In the attempt to experiment with multiplicity and links, Shelley Jackson takes Patchwork Girl away from conventional print text and presents it with the chimerical hypertext. Instead of merely relying on electronic links for an arbitrary textual unity, Jackson manipulates allusions and thematic parallels in bridging gaps. Her experimentation with collage writing and internal dialogues resonates with thematic representations of bodies and femininity. Such interweaving of writing techniques and thematic concerns helps in forming a strong coherence. Jackson’s hypertextual experiment is playful in its crossing of boundaries set by conventional print text, but its carefully knitted narrative clusters also demonstrate seriousness in achieving textual coherence. Not satisfied with the mere experimentation of forms, Patchwork Girl challenges its readers to take on an active reading experience that invites choice and creation.

Works Cited:

Barthes, Roland. "S/Z [1973], trans. Richard Miller." (1990).

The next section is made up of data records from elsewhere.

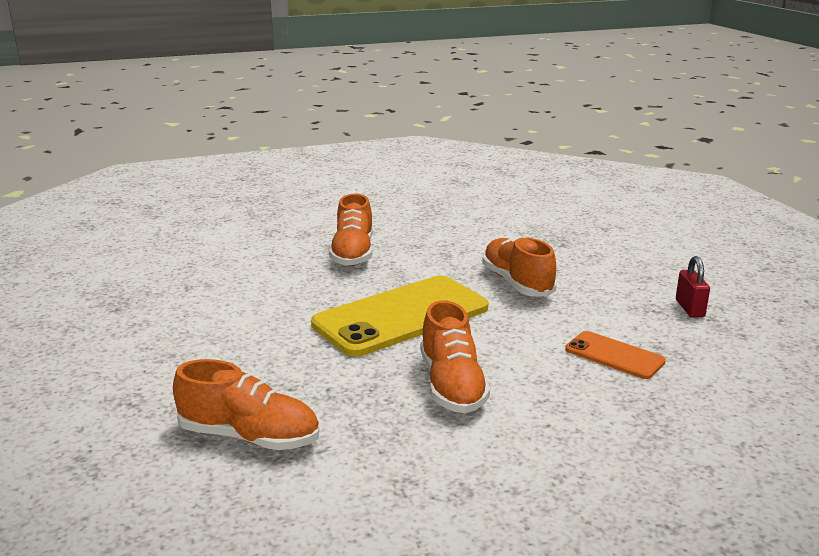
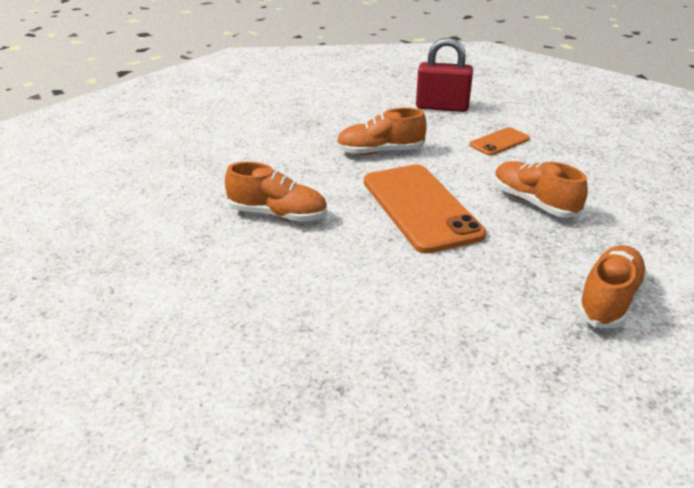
camera: 75 degrees left, 10 degrees up
(401, 316) = (420, 207): yellow phone -> orange phone
(452, 385) = (534, 203): orange shoe -> orange shoe turned 135 degrees counterclockwise
(689, 308) = (442, 107): red padlock -> red padlock, size x1.86

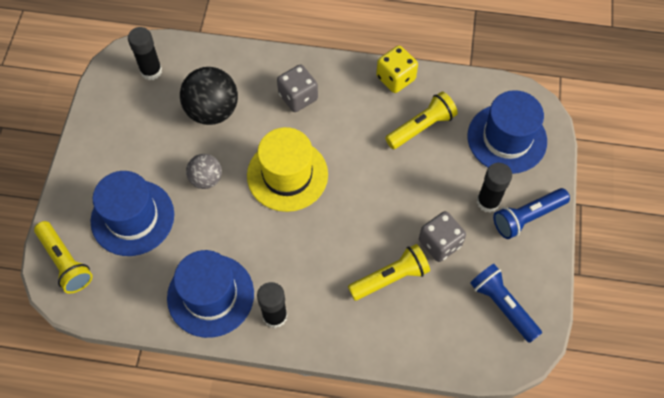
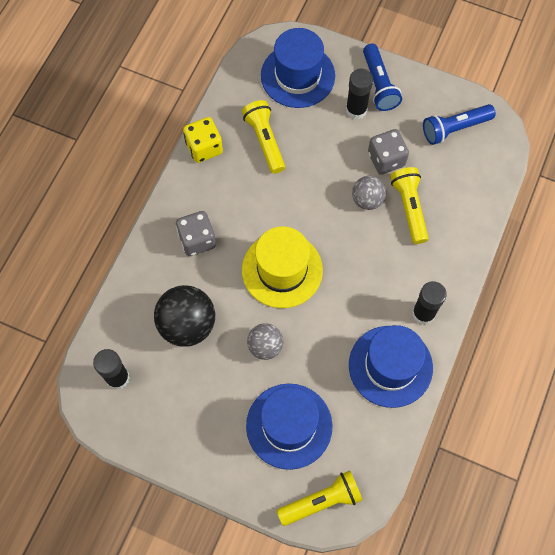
camera: 75 degrees left, 5 degrees up
(386, 235) = (367, 200): none -> grey ball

McHale, Brian. “Postmodernism and Experiment”. The Routledge Companion to Experimental Literature. Bray, Joe, Alison Gibbons, and Brian McHale. London: Routledge, 2012. Print.

Ciccoricco, David. “Digital fiction: Networked Narratives”. The Routledge Companion to Experimental Literature. Bray, Joe, Alison Gibbons, and Brian McHale. London: Routledge, 2012. Print.

Jackson, Shelley. Patchwork girl. Eastegate Systems Inc, 1995. CD rom.

Jackson, Shelley. "Stitch Bitch: the patchwork girl." Paradoxa 4.11 (1998): 526-538.

Landow, George P. HyperText: the convergence of contemporary critical theory and technology. Johns Hopkins University Press, 1991.

Landow, George P. Hypertext 3.0: Critical theory and new media in an era of globalization. JHU Press, 2006.

Ryan, Marie‐Laure. "Narrative and Digitality: Learning to Think With the Medium." A Companion to Narrative Theory (2005): 515-528.

Van Hulle, Dirk. "Hypertext and Avant‐Texte in Twentieth‐Century and Contemporary Literature." A Companion to Digital Literary Studies (2008): 139-159.